Jillian's choice

Margaret Somerville
Originally published as:
"Jillian's choice",
Globe and Mail, January 8th, 2005, F6
© Margaret Somerville
Reproduced with Permission

The tsunami disaster seems so close in Australia, where I've been visiting.

One Aussie told how he had been in the nightclub in Bali when the bombs exploded and he had escaped. Now, he was on the beach in Phuket when the sea exploded and once again had escaped. A friend remarked, "You wouldn't want to take your next holiday with him!"

But the story of Jillian Searle, the Australian woman who decided to let her five-year-old son go, is discussed in hushed and serious tones. It's too awful even to think about.

What hasn't been discussed is the question of media ethics that it raises. Should the media have reported this, and in this way? What about when the child sees the footage in the future or when others recognize him as that child -- the child whose life his mother chose to risk? A friend with whom I was watching the TV report, who has four sons, gasped and said, "That poor child. Now, he will always think his mother didn't love him best!"

She believes that a second child is often the mother's favourite, because she is usually more laid back, less aggressive, more affectionate than with the first.

As a young mother herself, she lived in many countries and recently found all the letters she had written to her mother while away -- her mother had kept them.
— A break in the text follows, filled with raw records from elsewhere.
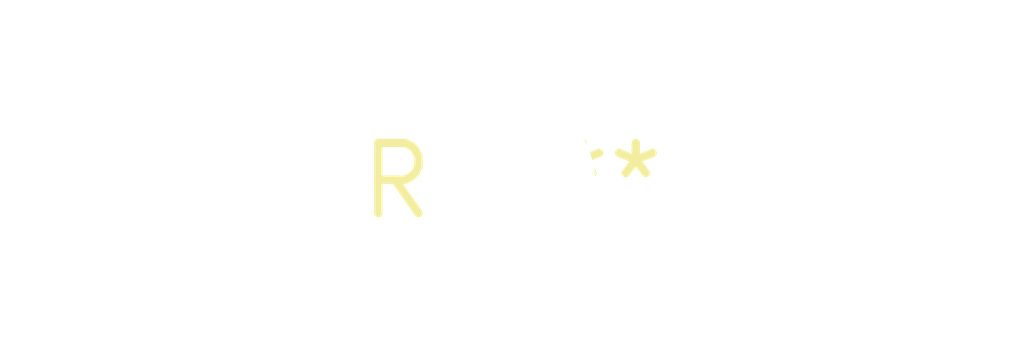
<source format=kicad_pcb>
(kicad_pcb (version 20240108) (generator pcbnew)

  (general
    (thickness 1.6)
  )

  (paper "A4")
  (layers
    (0 "F.Cu" signal)
    (31 "B.Cu" signal)
    (32 "B.Adhes" user "B.Adhesive")
    (33 "F.Adhes" user "F.Adhesive")
    (34 "B.Paste" user)
    (35 "F.Paste" user)
    (36 "B.SilkS" user "B.Silkscreen")
    (37 "F.SilkS" user "F.Silkscreen")
    (38 "B.Mask" user)
    (39 "F.Mask" user)
    (40 "Dwgs.User" user "User.Drawings")
    (41 "Cmts.User" user "User.Comments")
    (42 "Eco1.User" user "User.Eco1")
    (43 "Eco2.User" user "User.Eco2")
    (44 "Edge.Cuts" user)
    (45 "Margin" user)
    (46 "B.CrtYd" user "B.Courtyard")
    (47 "F.CrtYd" user "F.Courtyard")
    (48 "B.Fab" user)
    (49 "F.Fab" user)
    (50 "User.1" user)
    (51 "User.2" user)
    (52 "User.3" user)
    (53 "User.4" user)
    (54 "User.5" user)
    (55 "User.6" user)
    (56 "User.7" user)
    (57 "User.8" user)
    (58 "User.9" user)
  )

  (setup
    (pad_to_mask_clearance 0)
    (pcbplotparams
      (layerselection 0x00010fc_ffffffff)
      (plot_on_all_layers_selection 0x0000000_00000000)
      (disableapertmacros false)
      (usegerberextensions false)
      (usegerberattributes false)
      (usegerberadvancedattributes false)
      (creategerberjobfile false)
      (dashed_line_dash_ratio 12.000000)
      (dashed_line_gap_ratio 3.000000)
      (svgprecision 4)
      (plotframeref false)
      (viasonmask false)
      (mode 1)
      (useauxorigin false)
      (hpglpennumber 1)
      (hpglpenspeed 20)
      (hpglpendiameter 15.000000)
      (dxfpolygonmode false)
      (dxfimperialunits false)
      (dxfusepcbnewfont false)
      (psnegative false)
      (psa4output false)
      (plotreference false)
      (plotvalue false)
      (plotinvisibletext false)
      (sketchpadsonfab false)
      (subtractmaskfromsilk false)
      (outputformat 1)
      (mirror false)
      (drillshape 1)
      (scaleselection 1)
      (outputdirectory "")
    )
  )

  (net 0 "")

  (footprint "MountingHole_3mm" (layer "F.Cu") (at 0 0))

)

</source>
She said she wouldn't be able to show them to her sons who are now all in their 30s and 40s, because they might see she loved one son best -- although she pointed out the favourite changed from time to time.
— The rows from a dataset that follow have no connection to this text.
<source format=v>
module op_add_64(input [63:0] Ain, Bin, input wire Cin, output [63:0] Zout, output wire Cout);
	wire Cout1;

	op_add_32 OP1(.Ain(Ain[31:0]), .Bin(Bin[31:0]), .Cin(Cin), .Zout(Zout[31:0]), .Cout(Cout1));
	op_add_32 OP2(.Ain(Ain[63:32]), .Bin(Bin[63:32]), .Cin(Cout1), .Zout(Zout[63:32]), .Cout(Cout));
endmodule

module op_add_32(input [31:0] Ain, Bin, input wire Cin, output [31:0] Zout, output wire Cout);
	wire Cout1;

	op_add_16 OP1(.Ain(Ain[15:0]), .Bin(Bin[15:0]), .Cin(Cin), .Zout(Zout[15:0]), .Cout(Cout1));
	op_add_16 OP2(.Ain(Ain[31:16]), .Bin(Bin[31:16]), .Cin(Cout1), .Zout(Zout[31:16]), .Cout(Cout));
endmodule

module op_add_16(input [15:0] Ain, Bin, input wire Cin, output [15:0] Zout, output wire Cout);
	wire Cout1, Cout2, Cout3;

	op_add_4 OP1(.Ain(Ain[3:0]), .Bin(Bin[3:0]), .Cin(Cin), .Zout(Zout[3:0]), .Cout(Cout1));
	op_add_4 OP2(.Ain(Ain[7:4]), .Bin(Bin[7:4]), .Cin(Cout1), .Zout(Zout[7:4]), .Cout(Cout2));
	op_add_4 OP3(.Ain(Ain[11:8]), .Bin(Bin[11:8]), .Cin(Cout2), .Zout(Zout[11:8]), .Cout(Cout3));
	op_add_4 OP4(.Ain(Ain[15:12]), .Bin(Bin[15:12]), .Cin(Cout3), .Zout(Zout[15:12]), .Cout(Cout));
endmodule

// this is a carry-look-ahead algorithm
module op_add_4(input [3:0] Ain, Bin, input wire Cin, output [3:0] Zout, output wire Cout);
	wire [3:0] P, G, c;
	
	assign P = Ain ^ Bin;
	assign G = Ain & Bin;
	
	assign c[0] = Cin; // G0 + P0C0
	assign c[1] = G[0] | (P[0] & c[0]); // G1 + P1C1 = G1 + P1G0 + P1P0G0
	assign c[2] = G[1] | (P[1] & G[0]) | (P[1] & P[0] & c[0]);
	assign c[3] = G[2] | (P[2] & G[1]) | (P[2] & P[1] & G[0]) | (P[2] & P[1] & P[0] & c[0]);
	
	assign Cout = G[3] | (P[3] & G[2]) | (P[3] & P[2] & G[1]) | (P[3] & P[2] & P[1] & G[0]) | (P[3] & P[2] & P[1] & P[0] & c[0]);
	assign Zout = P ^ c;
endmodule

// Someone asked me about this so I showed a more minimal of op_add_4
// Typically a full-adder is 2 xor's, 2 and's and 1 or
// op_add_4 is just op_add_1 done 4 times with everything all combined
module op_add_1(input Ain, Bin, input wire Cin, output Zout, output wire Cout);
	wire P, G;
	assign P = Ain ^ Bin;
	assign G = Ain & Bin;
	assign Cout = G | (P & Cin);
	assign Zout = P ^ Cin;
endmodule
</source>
We discussed whether all parents have a favourite. We also spoke about whether everyone feels guilty about such feelings. I recently said to my 85-year-old aunt in Adelaide -- my mother's younger sister, who was as much a mother to me as my mother -- that my mother much preferred my younger brother. She agreed in a matter-of-fact way and said, "But you were your father's favourite, so that's fair!"

But what about when such feelings get translated into life-and-death decisions as in this case? Could it be a survival mechanism that when both children can't be saved, at least one will be? Might the younger child be preferred because the relationship is less complicated and complex? Might mothers have to prefer a younger child who is more dependent and needy for that child to have any chance of survival? What if mothers just doted on the oldest and the others never had a chance?

Michael Meaney's work at McGill University on the genetic basis of certain behaviour -- for instance, nurturing in rats -- comes to mind here. Might we be genetically programmed to act in extreme situations where analysis is not possible so as to give all the children some chance of survival?

My grandmother was a Fitzgerald and her family crest shows a monkey with a broken chain around its neck sitting on top of a chimney with a baby in its arms.

The legend is that centuries ago when the family castle in Ireland was invaded and the family annihilated, the pet monkey broke its chain and snatched the youngest son from his crib and took him to the chimney top. Through that child, the family survived.

The most urgent ethical issue, however, is to stop the damage to this mother and her child -- first do no harm -- and to the extent possible repair it. There but for the grace of God go I -- and that's all of us.

Ethicist Margaret Somerville holds professorships in both law and medicine at McGill University.